#### [Task statement]
Below are some records. Write out exactly their lines from the one with "Messungen validiert werden." through the one with "- negative sampling技術を使用してpositive", and leave the pictures behind.

#### [Information provided]
◇ ◇ ◇ ◇ ◇
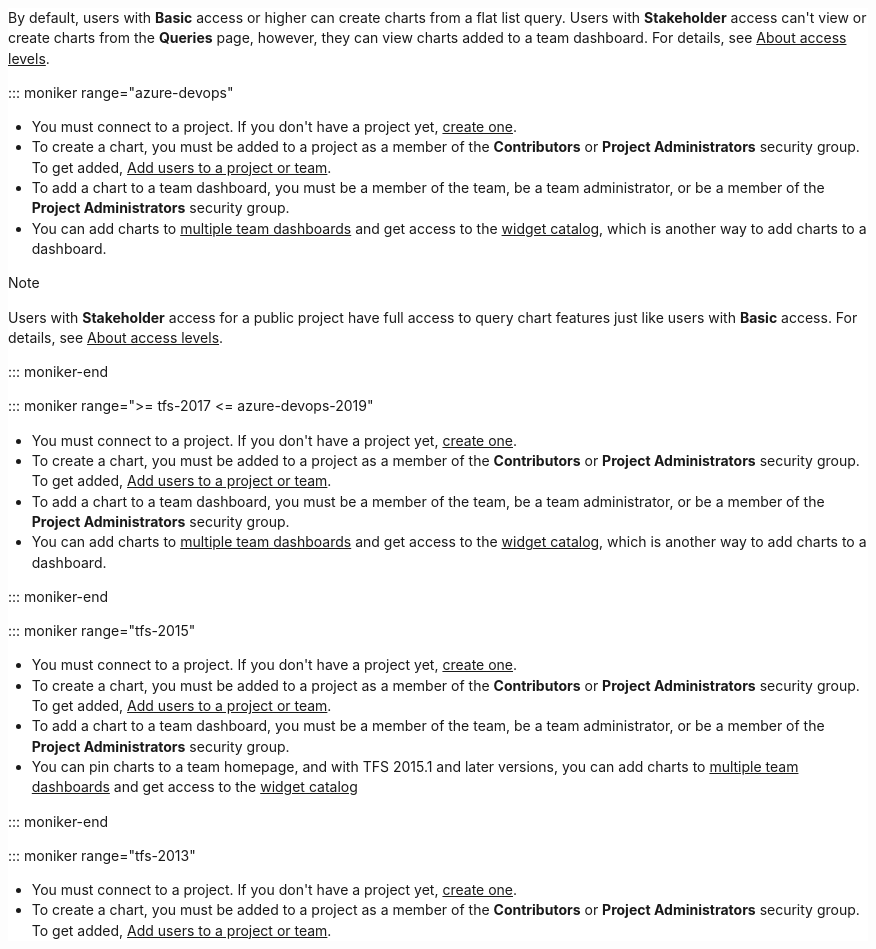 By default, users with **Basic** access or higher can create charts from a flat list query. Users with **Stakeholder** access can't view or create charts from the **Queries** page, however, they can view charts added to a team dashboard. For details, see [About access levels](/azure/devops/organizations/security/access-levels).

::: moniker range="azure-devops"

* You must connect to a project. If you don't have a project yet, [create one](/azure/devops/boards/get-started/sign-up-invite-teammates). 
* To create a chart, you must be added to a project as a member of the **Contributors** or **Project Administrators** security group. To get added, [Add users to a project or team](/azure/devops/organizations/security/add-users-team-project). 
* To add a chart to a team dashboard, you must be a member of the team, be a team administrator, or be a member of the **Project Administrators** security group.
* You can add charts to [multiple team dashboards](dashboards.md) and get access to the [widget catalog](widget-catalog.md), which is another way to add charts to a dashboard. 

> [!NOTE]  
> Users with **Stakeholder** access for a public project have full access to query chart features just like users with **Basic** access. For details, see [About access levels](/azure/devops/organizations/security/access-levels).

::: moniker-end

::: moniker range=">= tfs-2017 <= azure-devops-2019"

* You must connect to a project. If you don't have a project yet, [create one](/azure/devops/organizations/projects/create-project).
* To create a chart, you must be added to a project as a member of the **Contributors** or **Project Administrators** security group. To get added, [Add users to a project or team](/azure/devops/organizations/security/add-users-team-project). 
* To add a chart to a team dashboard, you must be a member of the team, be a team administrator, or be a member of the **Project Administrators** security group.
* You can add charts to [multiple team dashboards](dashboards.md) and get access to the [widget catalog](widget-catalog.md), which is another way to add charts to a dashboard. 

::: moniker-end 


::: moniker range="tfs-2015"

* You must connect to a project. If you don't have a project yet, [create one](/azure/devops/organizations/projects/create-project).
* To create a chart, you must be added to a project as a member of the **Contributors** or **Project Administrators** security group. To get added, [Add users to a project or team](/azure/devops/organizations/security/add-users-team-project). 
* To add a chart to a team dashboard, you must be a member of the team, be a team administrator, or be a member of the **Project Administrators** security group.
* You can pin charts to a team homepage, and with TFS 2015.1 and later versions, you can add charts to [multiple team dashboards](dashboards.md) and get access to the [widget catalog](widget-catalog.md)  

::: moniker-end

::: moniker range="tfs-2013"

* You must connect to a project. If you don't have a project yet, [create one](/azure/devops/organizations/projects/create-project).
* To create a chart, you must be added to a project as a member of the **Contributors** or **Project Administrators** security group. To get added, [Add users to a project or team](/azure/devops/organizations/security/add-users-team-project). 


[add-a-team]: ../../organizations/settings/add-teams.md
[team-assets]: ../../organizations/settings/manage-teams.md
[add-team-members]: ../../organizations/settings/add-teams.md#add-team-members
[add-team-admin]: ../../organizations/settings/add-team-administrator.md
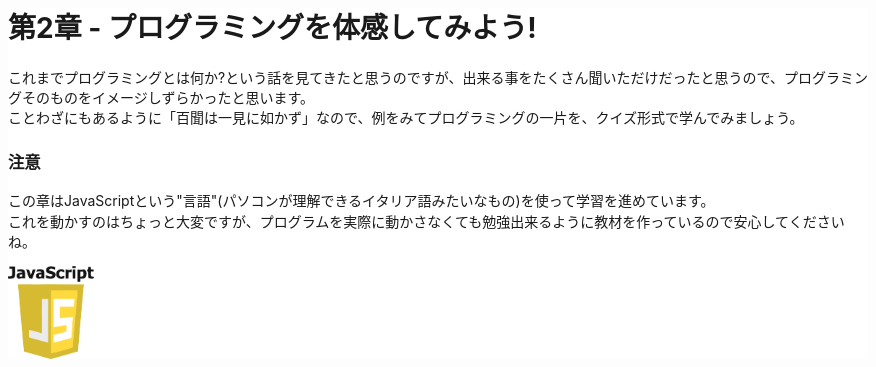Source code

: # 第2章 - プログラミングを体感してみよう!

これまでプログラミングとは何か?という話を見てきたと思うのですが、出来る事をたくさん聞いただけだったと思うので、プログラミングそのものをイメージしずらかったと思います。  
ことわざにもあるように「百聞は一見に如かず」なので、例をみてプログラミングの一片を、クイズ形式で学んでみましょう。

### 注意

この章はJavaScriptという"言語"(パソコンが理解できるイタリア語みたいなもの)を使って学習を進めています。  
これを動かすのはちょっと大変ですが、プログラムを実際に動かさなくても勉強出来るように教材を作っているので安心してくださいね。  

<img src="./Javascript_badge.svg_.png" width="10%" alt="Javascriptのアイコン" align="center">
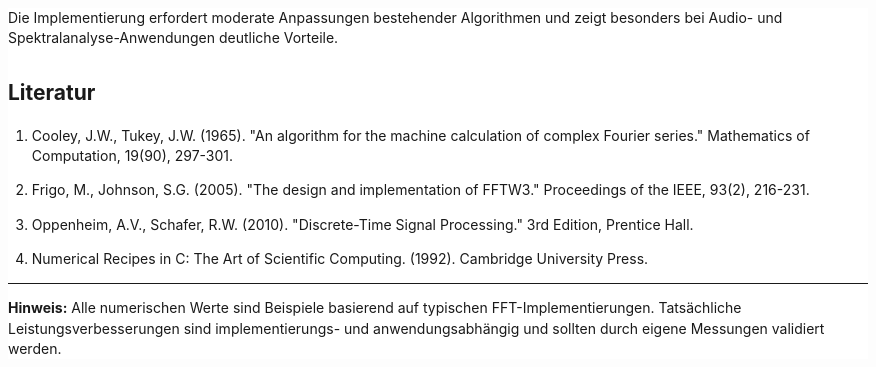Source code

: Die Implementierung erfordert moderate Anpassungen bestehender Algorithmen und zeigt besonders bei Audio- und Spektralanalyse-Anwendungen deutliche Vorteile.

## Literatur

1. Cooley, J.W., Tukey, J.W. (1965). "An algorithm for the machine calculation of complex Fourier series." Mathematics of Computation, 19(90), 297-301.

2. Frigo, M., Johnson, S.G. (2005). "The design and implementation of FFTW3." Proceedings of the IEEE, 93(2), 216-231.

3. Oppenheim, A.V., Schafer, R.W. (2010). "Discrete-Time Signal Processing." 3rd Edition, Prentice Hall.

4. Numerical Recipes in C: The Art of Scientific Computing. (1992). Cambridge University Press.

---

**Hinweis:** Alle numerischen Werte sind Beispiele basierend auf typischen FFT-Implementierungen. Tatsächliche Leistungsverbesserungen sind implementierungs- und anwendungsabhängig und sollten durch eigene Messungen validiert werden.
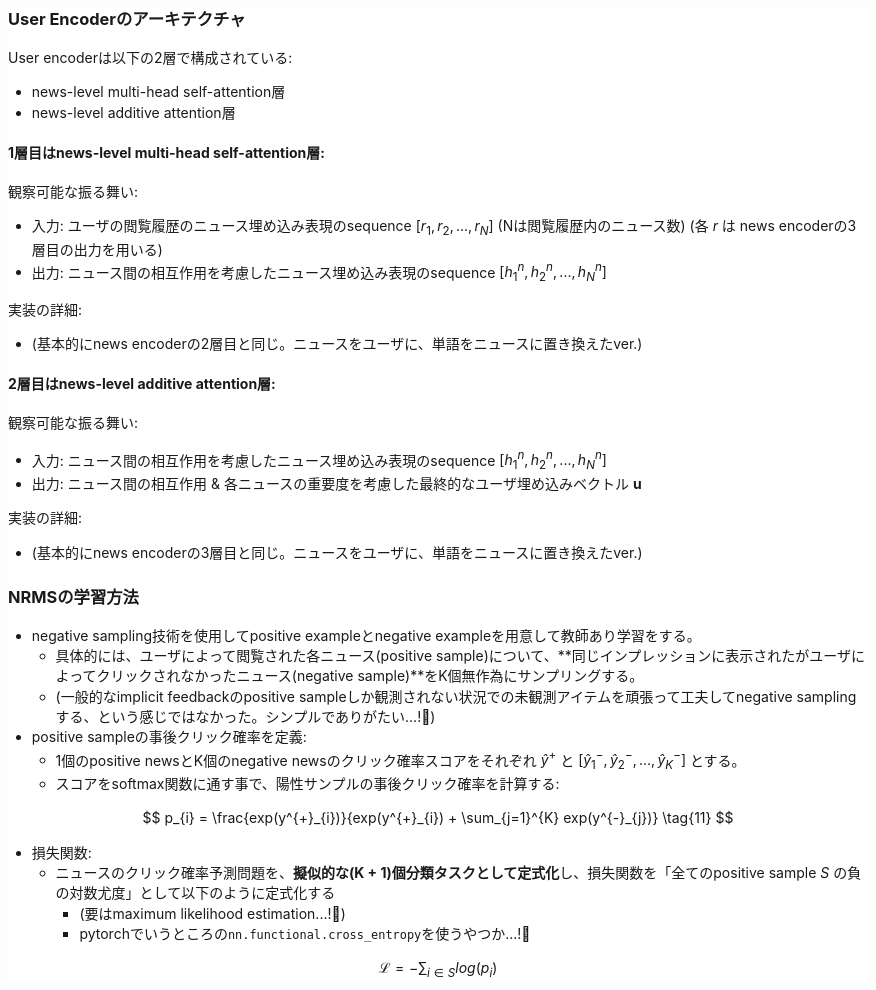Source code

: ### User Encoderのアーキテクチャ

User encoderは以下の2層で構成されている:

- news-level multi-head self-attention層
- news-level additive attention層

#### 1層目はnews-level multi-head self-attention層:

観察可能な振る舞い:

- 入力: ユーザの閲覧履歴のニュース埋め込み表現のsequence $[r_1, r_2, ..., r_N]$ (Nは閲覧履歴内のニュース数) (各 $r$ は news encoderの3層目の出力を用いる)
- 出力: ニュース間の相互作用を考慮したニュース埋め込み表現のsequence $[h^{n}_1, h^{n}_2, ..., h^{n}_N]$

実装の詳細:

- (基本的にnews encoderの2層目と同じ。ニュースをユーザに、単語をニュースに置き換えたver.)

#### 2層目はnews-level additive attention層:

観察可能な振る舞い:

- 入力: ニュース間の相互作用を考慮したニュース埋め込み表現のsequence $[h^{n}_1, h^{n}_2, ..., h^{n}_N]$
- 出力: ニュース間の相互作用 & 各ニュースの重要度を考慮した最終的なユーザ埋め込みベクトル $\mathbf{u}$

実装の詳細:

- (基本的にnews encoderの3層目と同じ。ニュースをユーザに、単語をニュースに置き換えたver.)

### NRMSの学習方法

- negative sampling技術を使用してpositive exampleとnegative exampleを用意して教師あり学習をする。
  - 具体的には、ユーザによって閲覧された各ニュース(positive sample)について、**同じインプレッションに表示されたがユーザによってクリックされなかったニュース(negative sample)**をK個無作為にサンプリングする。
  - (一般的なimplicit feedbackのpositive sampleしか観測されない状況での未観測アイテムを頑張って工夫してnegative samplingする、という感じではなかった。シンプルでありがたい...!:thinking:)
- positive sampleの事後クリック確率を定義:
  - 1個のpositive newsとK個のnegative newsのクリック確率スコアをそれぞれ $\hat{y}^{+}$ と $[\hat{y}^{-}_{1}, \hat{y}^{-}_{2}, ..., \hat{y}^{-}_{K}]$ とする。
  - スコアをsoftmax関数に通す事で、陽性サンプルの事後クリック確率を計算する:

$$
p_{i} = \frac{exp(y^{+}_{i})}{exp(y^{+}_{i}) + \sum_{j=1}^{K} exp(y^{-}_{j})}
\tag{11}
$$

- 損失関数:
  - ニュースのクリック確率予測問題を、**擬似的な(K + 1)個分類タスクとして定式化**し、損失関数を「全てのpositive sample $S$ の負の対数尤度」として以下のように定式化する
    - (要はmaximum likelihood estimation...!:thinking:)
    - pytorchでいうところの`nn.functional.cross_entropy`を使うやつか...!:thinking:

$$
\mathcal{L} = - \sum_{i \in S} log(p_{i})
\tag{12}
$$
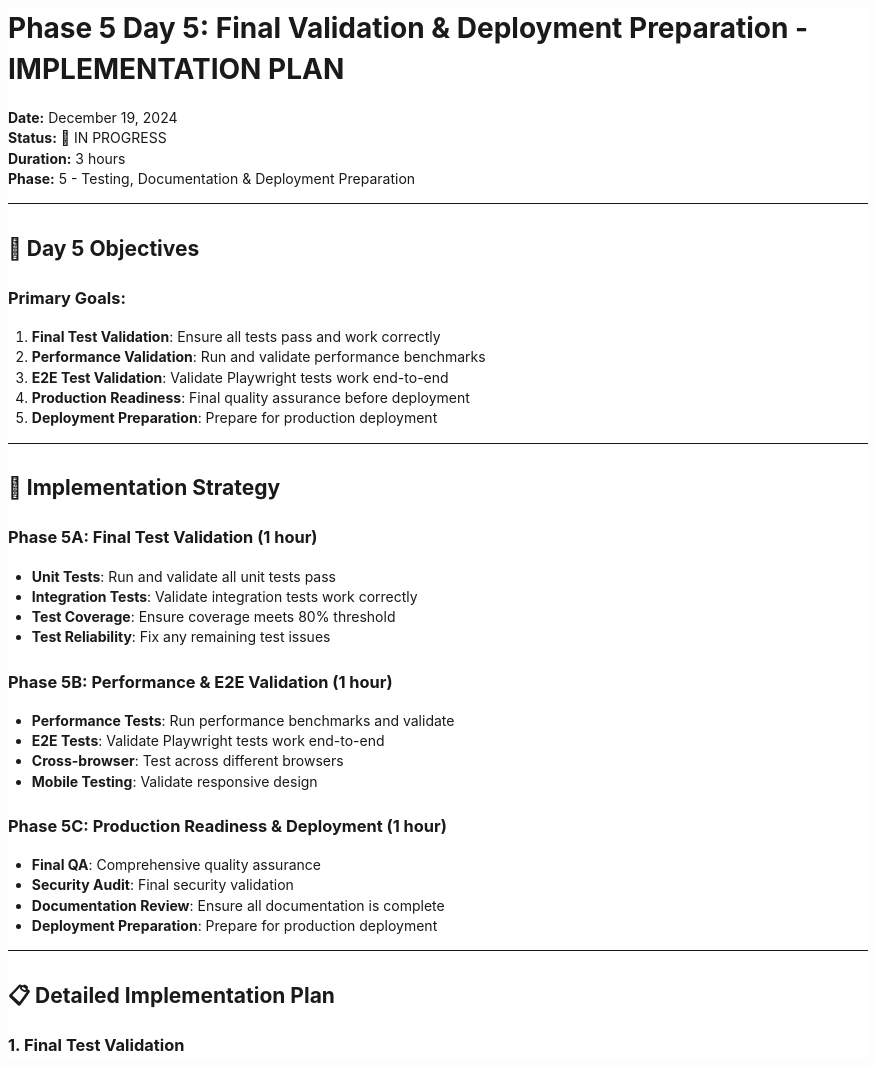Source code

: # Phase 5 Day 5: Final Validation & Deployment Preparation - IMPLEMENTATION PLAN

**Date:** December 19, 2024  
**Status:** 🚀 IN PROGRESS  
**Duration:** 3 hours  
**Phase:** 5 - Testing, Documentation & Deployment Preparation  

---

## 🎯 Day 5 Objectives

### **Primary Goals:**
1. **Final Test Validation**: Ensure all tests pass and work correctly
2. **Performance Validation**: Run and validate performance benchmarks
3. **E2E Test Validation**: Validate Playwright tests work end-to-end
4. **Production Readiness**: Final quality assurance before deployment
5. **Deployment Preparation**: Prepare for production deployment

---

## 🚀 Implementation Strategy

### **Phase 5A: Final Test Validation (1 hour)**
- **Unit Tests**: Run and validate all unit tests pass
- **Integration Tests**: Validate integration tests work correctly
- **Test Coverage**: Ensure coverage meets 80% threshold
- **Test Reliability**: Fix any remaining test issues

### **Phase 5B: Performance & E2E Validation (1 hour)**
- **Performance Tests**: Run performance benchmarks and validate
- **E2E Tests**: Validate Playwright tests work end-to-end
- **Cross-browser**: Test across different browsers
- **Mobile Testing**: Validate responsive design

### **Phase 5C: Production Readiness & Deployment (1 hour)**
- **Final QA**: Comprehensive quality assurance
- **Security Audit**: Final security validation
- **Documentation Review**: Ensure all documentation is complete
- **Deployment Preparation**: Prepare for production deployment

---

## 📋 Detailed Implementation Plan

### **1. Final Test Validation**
◇ ◇ ◇ ◇ ◇
#### [Answer to the problem]
**Hinweis:** Alle numerischen Werte sind Beispiele basierend auf typischen FFT-Implementierungen. Tatsächliche Leistungsverbesserungen sind implementierungs- und anwendungsabhängig und sollten durch eigene Messungen validiert werden.
Source code

: ### User Encoderのアーキテクチャ

User encoderは以下の2層で構成されている:

- news-level multi-head self-attention層
- news-level additive attention層

#### 1層目はnews-level multi-head self-attention層:

観察可能な振る舞い:

- 入力: ユーザの閲覧履歴のニュース埋め込み表現のsequence $[r_1, r_2, ..., r_N]$ (Nは閲覧履歴内のニュース数) (各 $r$ は news encoderの3層目の出力を用いる)
- 出力: ニュース間の相互作用を考慮したニュース埋め込み表現のsequence $[h^{n}_1, h^{n}_2, ..., h^{n}_N]$

実装の詳細:

- (基本的にnews encoderの2層目と同じ。ニュースをユーザに、単語をニュースに置き換えたver.)

#### 2層目はnews-level additive attention層:

観察可能な振る舞い:

- 入力: ニュース間の相互作用を考慮したニュース埋め込み表現のsequence $[h^{n}_1, h^{n}_2, ..., h^{n}_N]$
- 出力: ニュース間の相互作用 & 各ニュースの重要度を考慮した最終的なユーザ埋め込みベクトル $\mathbf{u}$

実装の詳細:

- (基本的にnews encoderの3層目と同じ。ニュースをユーザに、単語をニュースに置き換えたver.)

### NRMSの学習方法

- negative sampling技術を使用してpositive exampleとnegative exampleを用意して教師あり学習をする。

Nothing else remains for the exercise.